O que fazer — No texto sobre as duas cozinheiras, substitua "arte" por "poesia" na parte que começa com as palavras "ou Cozinhar é" e termina com "memórias e figuras.". Escreva essa parte de novo com a troca.

Trecho da página —
Pasta Especial para Dias de Festa e Poesia

ou Cozinhar é Bom para Pensar


Invado a correspondência de uma cozinheira que escreve a outra cozinheira. Só um email. E sem crime. Autorizado. “Recebi esse email e pensei em você. Acho que vai gostar” – me repassou ela, a segunda cozinheira.

E gostei mesmo.

Todos nós sabemos que culinária é arte. Nada menos que arte. Mas as duas cozinheiras que protagonizam essa história de emails fazem mais. Cozinham e pensam o que seja o cozinhar. São poetas do próprio cotidiano, poetas do seu ofício - feito de proteínas, amido, fibras, cereais, magia feita de fogo e água, de aromas e ruídos e temperaturas e cores, de paladares e tato – de heranças, de instintos e de História....

Quem são elas?

Quem recebe e me encaminha o email é Márcia Cisneiros, pintora e cozinheira. Escreveu um livro bonito, bonito, associando receitas, memórias e figuras.

Quem escreve , Juliana Venturelli, do Sabor Ciranda - que acabo de conhecer, nessa mensagem à outra. Mas simpatizei de cara, pelo texto, a receita e a foto que vieram também no email. Que cara de gente bacana ela tem!

Lista de dados —
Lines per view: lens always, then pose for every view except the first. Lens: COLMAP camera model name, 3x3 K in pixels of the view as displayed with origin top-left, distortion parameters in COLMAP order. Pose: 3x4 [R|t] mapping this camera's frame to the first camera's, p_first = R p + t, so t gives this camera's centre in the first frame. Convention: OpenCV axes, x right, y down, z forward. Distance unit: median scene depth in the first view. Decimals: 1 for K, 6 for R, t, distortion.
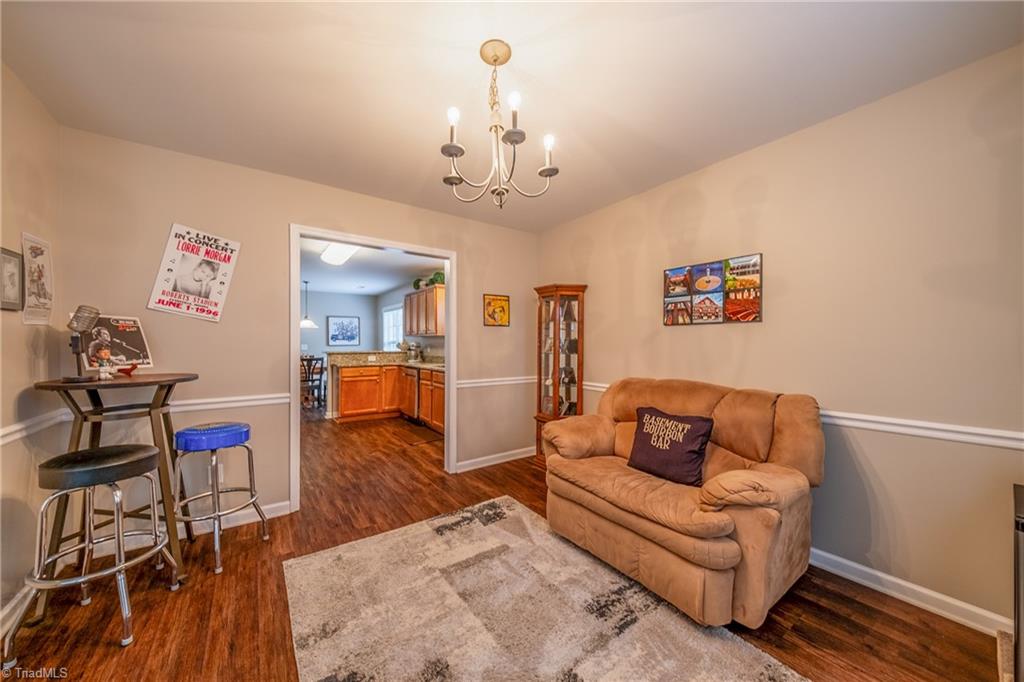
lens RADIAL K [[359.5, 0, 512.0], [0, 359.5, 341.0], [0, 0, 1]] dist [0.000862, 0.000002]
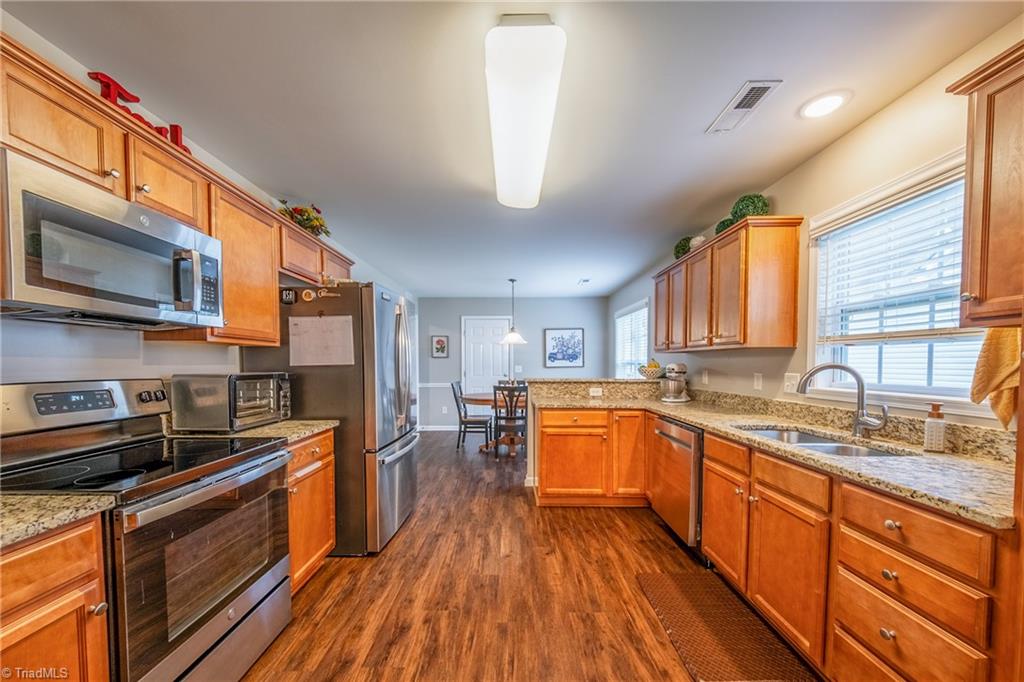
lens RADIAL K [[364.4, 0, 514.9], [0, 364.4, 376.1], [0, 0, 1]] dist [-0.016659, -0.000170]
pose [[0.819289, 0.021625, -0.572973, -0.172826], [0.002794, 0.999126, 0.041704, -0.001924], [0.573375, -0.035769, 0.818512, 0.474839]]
* * *
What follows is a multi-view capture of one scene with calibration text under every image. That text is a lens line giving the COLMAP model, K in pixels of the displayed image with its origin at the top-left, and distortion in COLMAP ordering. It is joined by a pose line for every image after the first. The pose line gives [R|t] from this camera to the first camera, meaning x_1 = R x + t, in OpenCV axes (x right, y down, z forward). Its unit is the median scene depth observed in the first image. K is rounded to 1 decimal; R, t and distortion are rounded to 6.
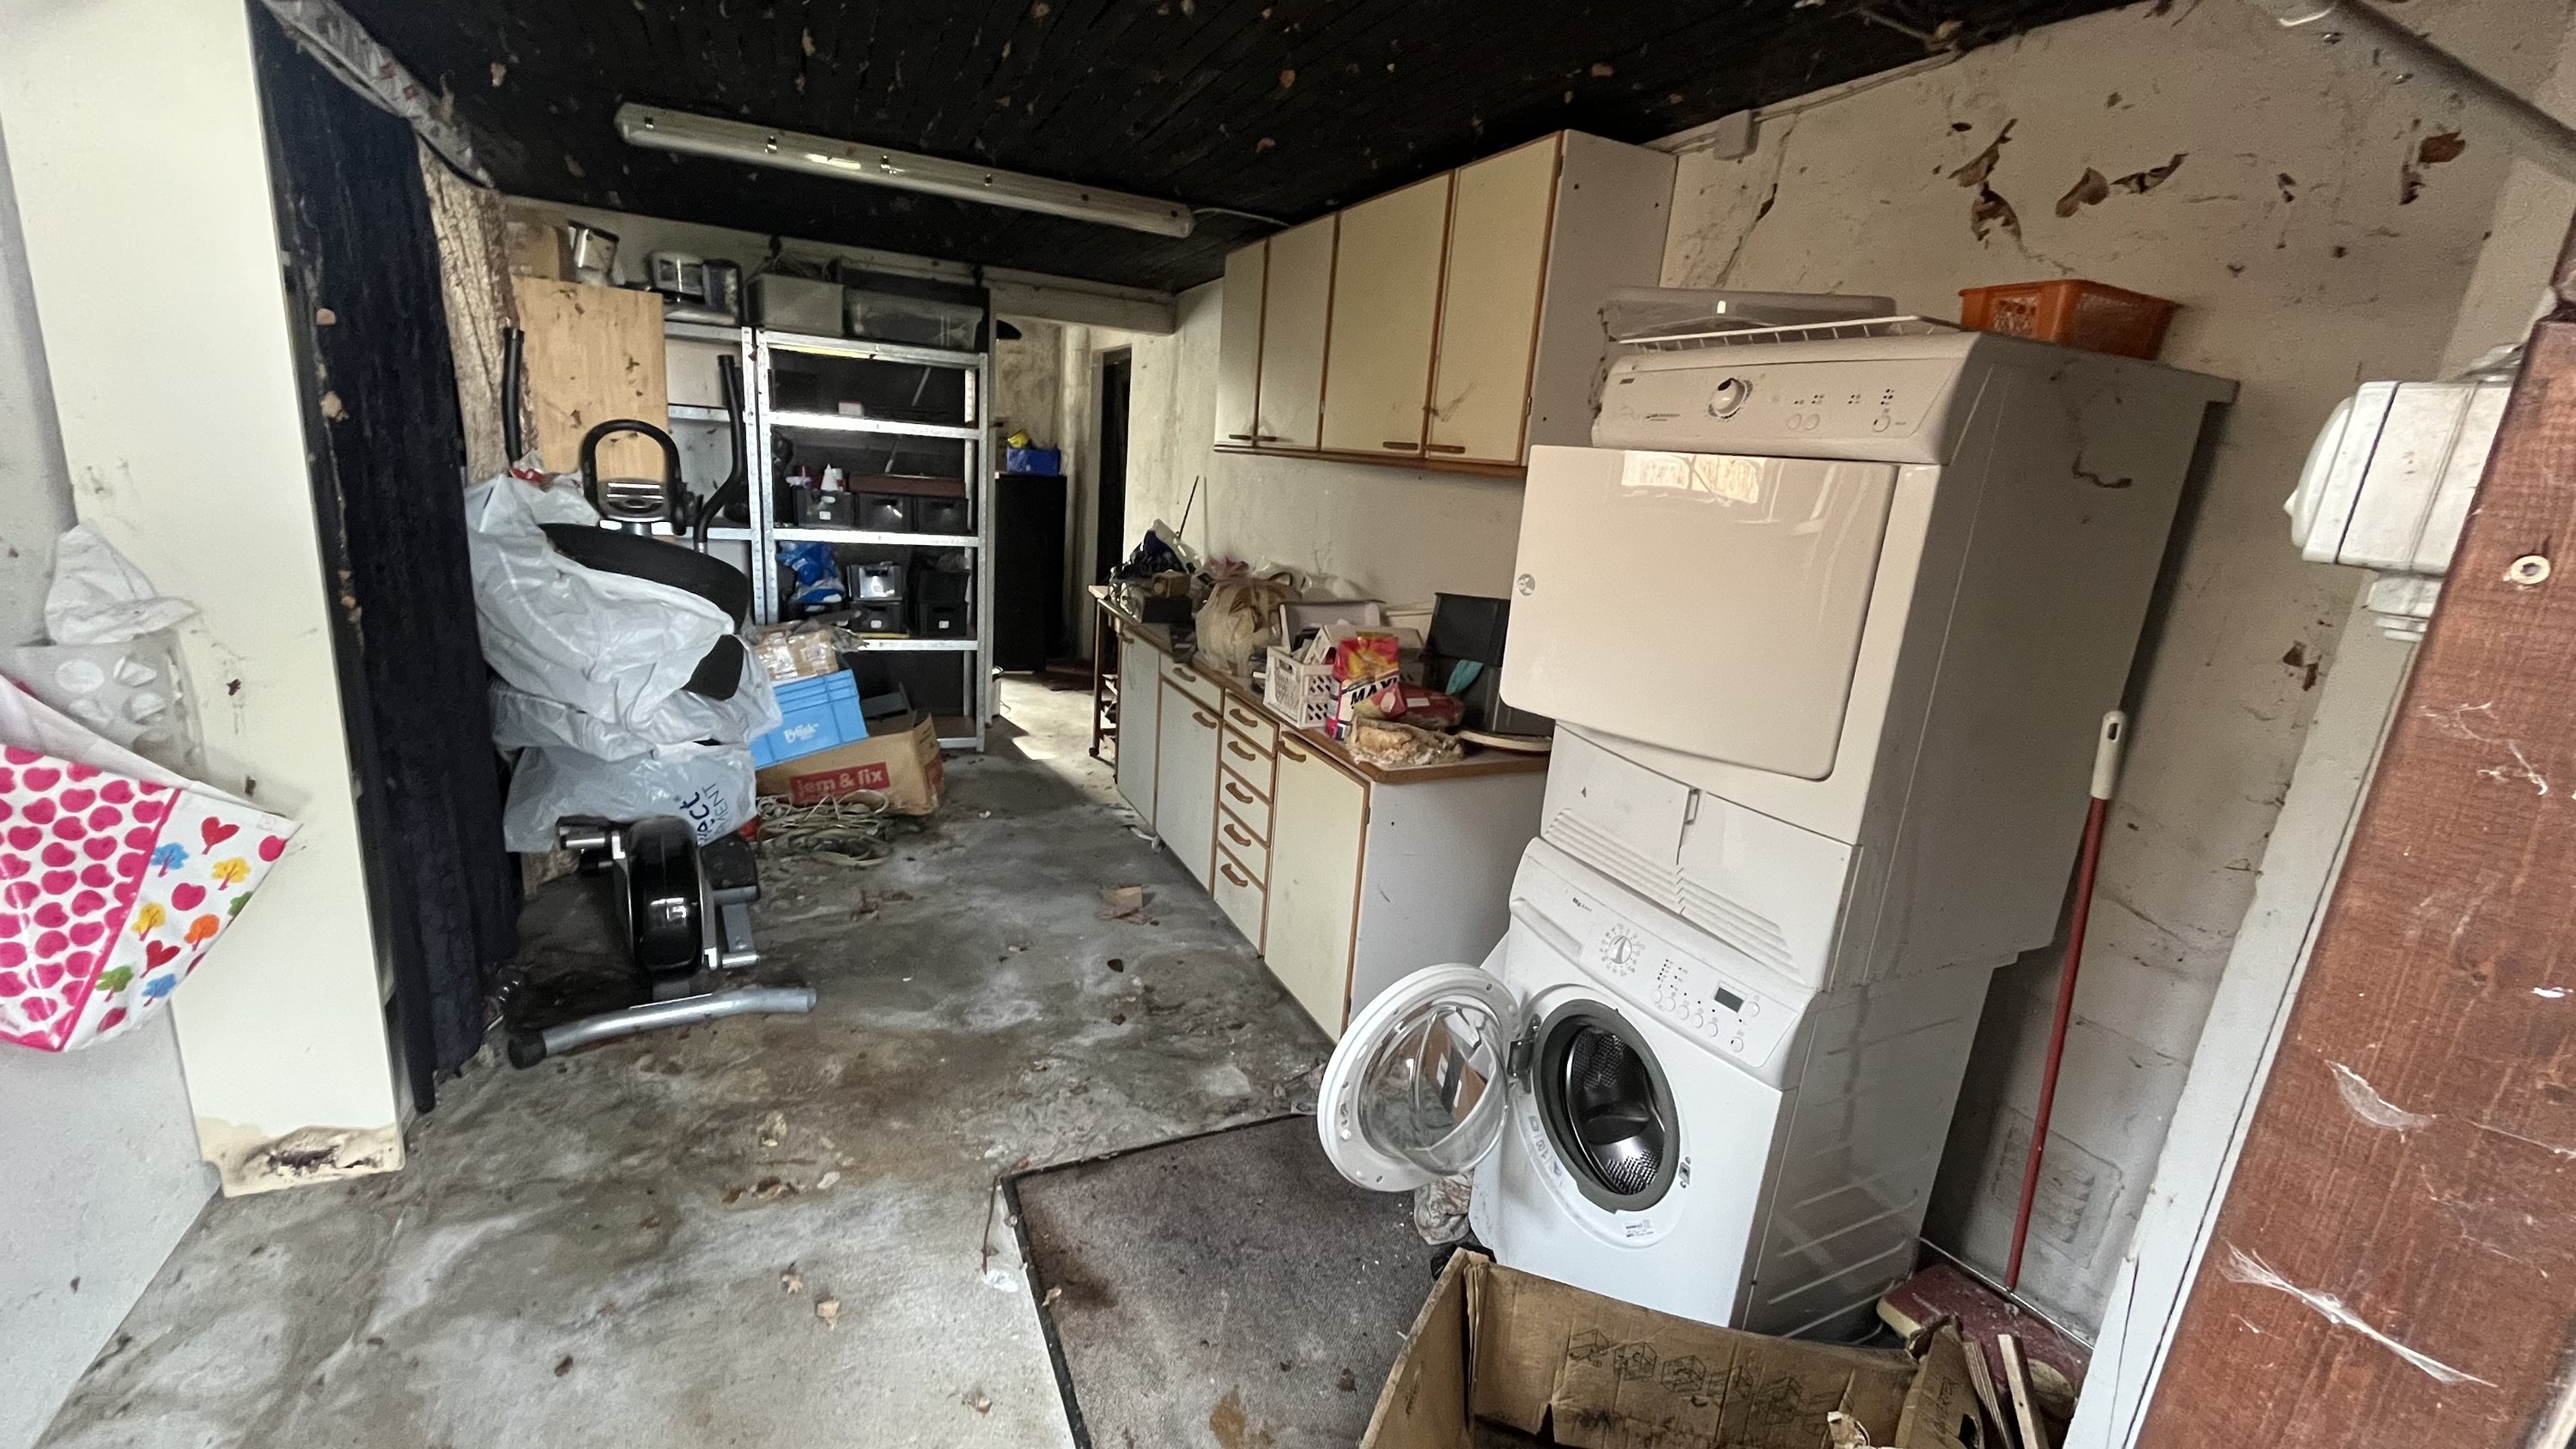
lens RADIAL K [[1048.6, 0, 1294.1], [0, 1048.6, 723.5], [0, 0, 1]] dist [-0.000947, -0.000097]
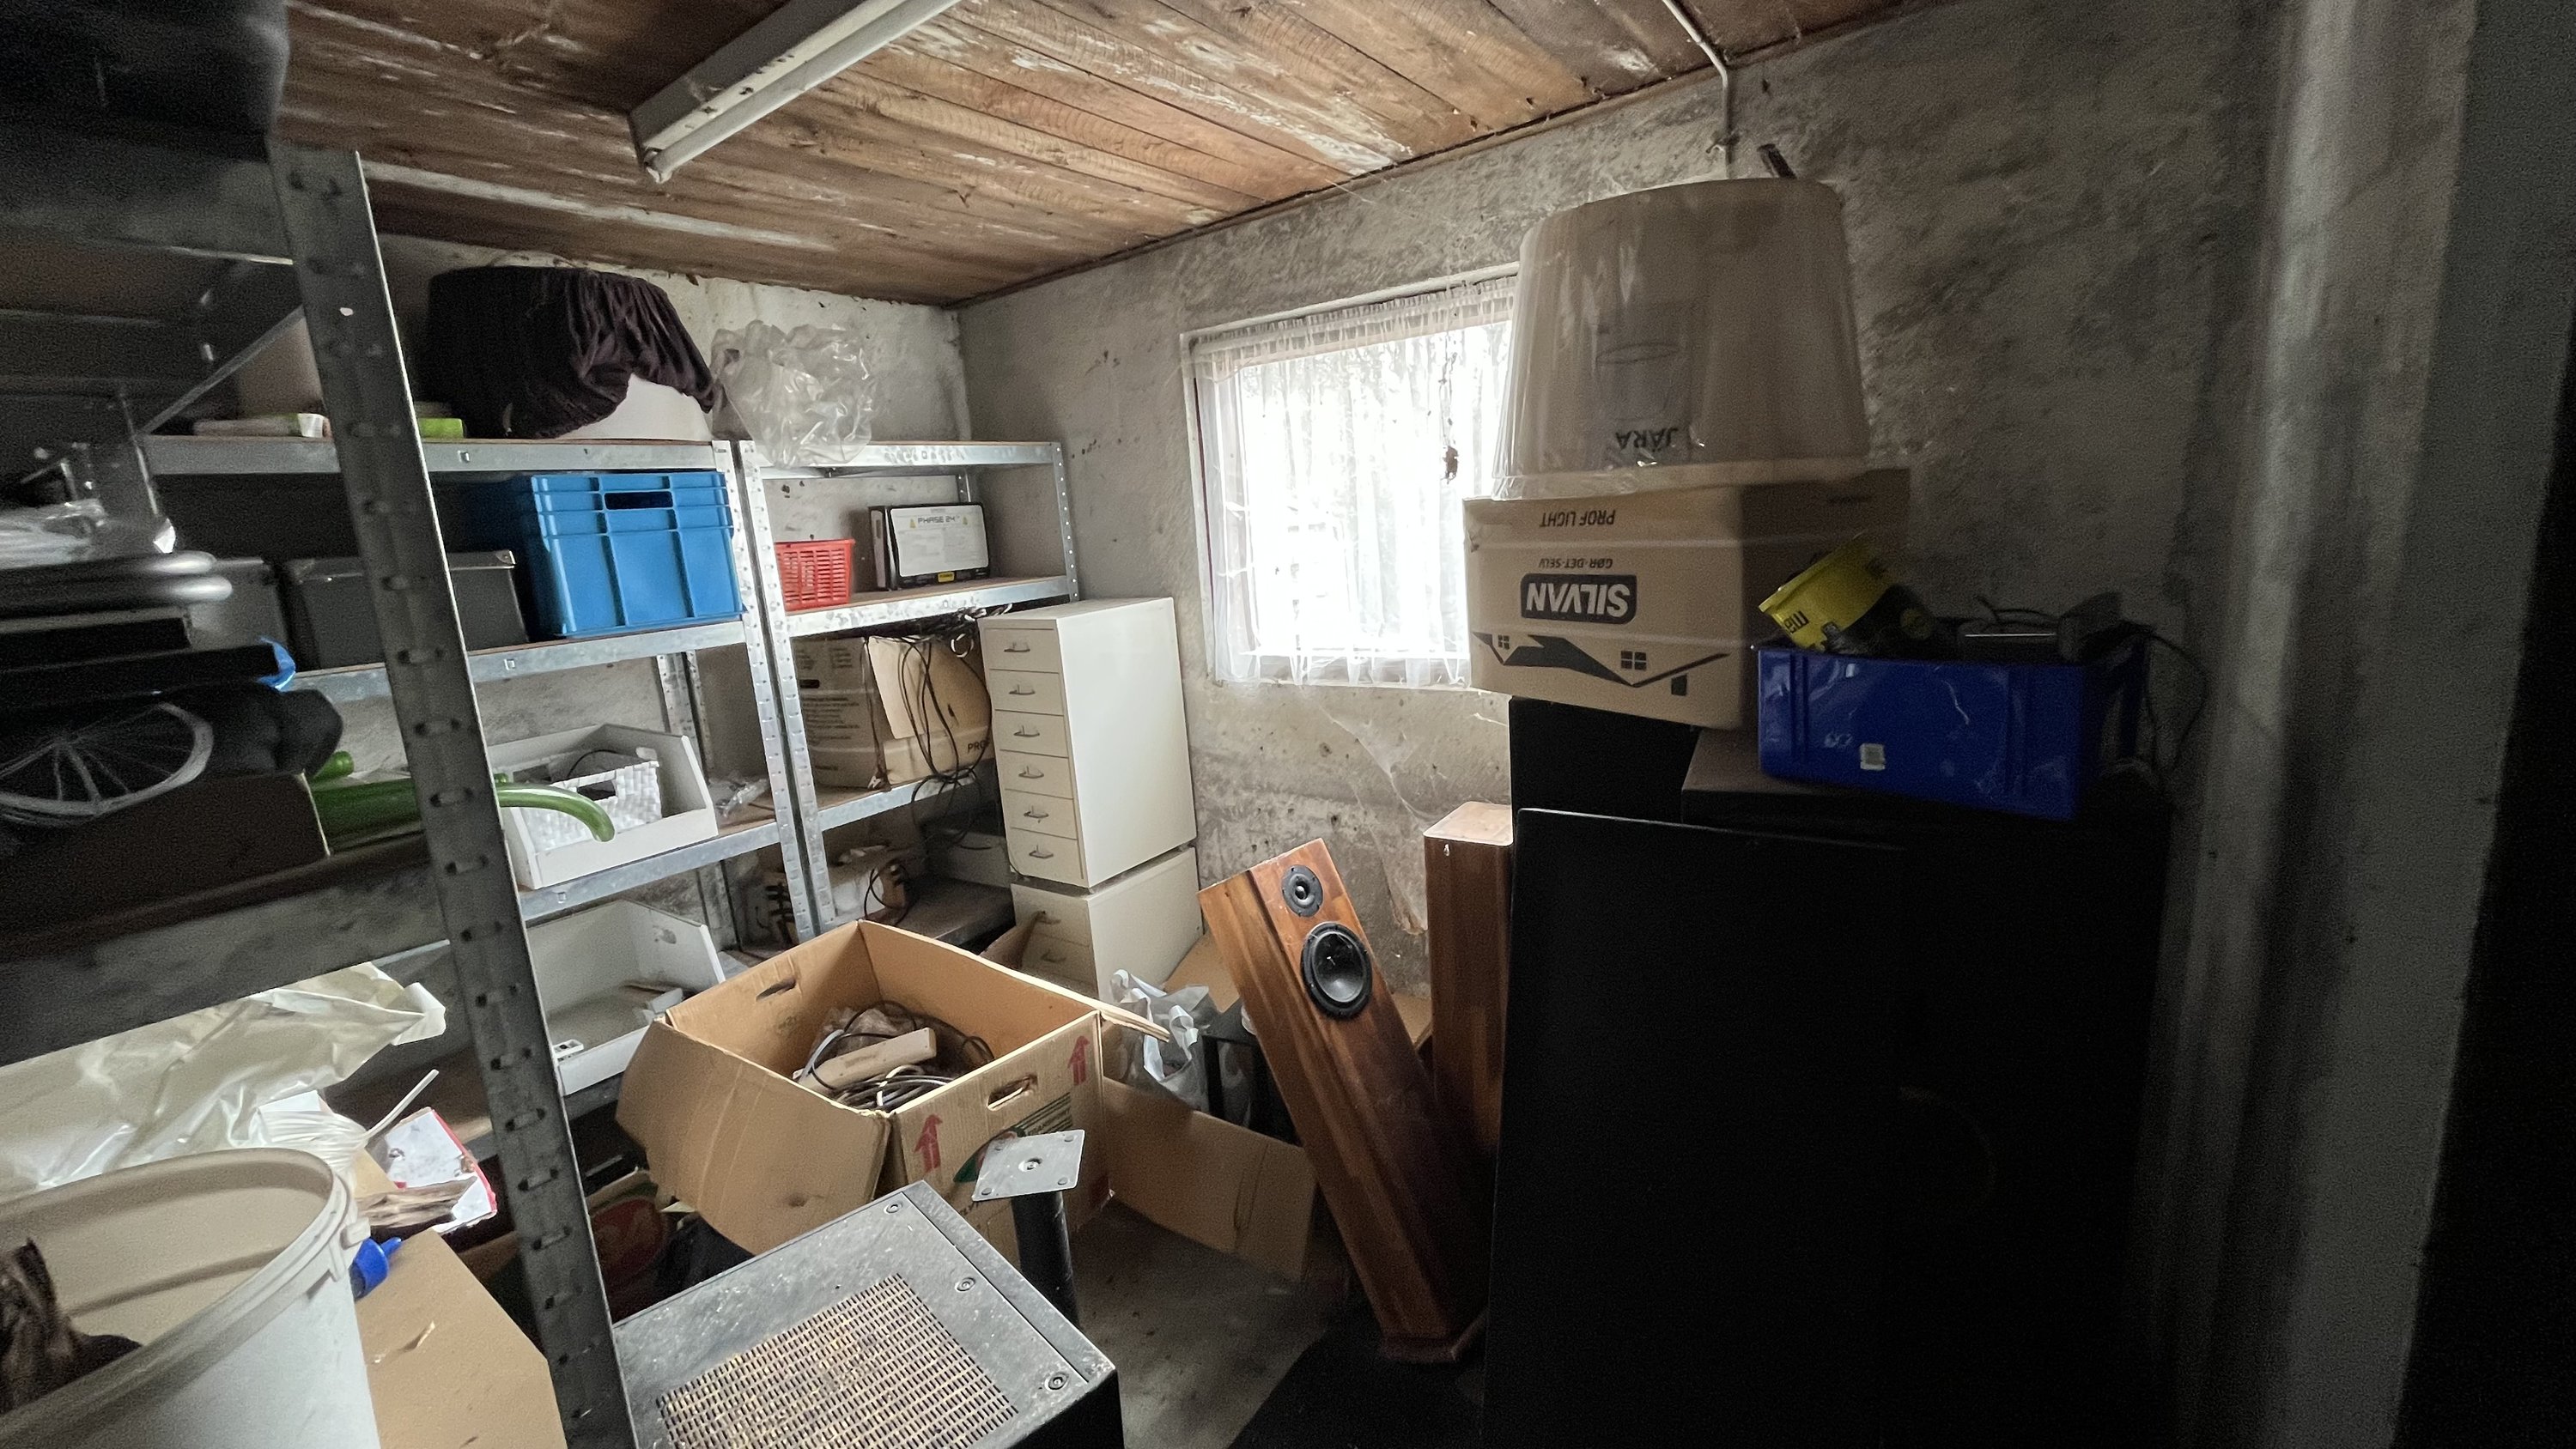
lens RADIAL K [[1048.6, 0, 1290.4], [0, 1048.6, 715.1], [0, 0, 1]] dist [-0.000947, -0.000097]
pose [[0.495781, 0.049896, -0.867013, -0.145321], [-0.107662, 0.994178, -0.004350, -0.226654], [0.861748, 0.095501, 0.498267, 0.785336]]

Resposta esperada —
ou Cozinhar é Bom para Pensar


Invado a correspondência de uma cozinheira que escreve a outra cozinheira. Só um email. E sem crime. Autorizado. “Recebi esse email e pensei em você. Acho que vai gostar” – me repassou ela, a segunda cozinheira.

E gostei mesmo.

Todos nós sabemos que culinária é poesia. Nada menos que poesia. Mas as duas cozinheiras que protagonizam essa história de emails fazem mais. Cozinham e pensam o que seja o cozinhar. São poetas do próprio cotidiano, poetas do seu ofício - feito de proteínas, amido, fibras, cereais, magia feita de fogo e água, de aromas e ruídos e temperaturas e cores, de paladares e tato – de heranças, de instintos e de História....

Quem são elas?

Quem recebe e me encaminha o email é Márcia Cisneiros, pintora e cozinheira. Escreveu um livro bonito, bonito, associando receitas, memórias e figuras.